H_0: All regions means are equal.

H_A: At least one region mean is different.

With a p-value of p = 2e-16 < 0.05, we can reject the null hypothesis and conclude that there is a significant difference in the mean education scores of communities for at least one U.S. region.

```{r ANOVA}
reg.aov <- aov(Education ~ region, data=comm)
summary(reg.aov)
```

### ANOVA Assumptions

(a) Independence of cases: Education scores for each community are independent of one another.

(b) Homogeneity of variance assumption: There appears to be no apparent relationship between residuals and fitted values, so we can assume the homogeneity of variances.

(c) Normality assumption: We can assume normality as most of the points fall along the reference line.

### ANOVA Assumptions: (b) Homogeneity

```{r homogeneity}
plot(reg.aov, 1)
```

### ANOVA Assumptions: (c) Normality 

```{r normality}
plot(reg.aov, 2)
```

```{r htRegion}
#inference(y = comm$Education, x = comm$region, est = "mean", type = "ht", null = 0, 
#          alternative = "greater", method = "theoretical")
```

### Conclusion

We found that there is a significant difference in the education scores (quality of education) of communities in the U.S. by region. Out of the top 500 healthiest communities, communities in the West are most in need of improvements in their Education systems. Furthermore, we found that Education is a significant predictor for the quality of Population Health of a community, and this can be modeled by the following linear regression:

\[
  \hat{Population Health} = 66.24492 + 0.17115 * Education
\]

By looking at Education as a significant predictor for Population Health, we can consider alternative and innovative ways to improve the health of a community and allocate funds accordingly.
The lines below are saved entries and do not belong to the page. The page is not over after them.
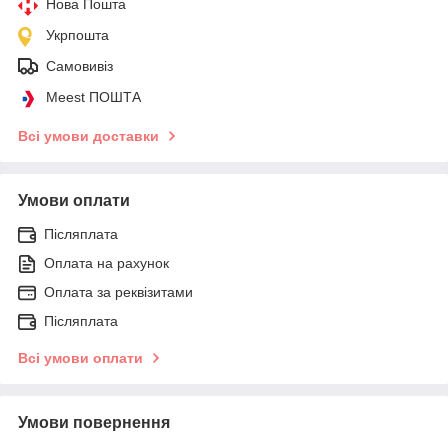
Нова Пошта
Укрпошта
Самовивіз
Meest ПОШТА
Всі умови доставки
Умови оплати
Післяплата
Оплата на рахунок
Оплата за реквізитами
Післяплата
Всі умови оплати
Умови повернення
As community members become more educated overall, they are more likely to make educated decisions about their health choices. Schools could also better integrate health education in their curriculums and incentivize healthy habits at a younger age in order to improve long term health outcomes.

Further research can blend this dataset to U.S. census level data on the median income for these communities and see if there are significant relationships between income and any of the social determinants of health components. I would assume that all components would correlate positively with a community's level of income. We could also extend this project to look at all communities in the U.S., rather than just the top 500 'healthiest' communities as we focused on here.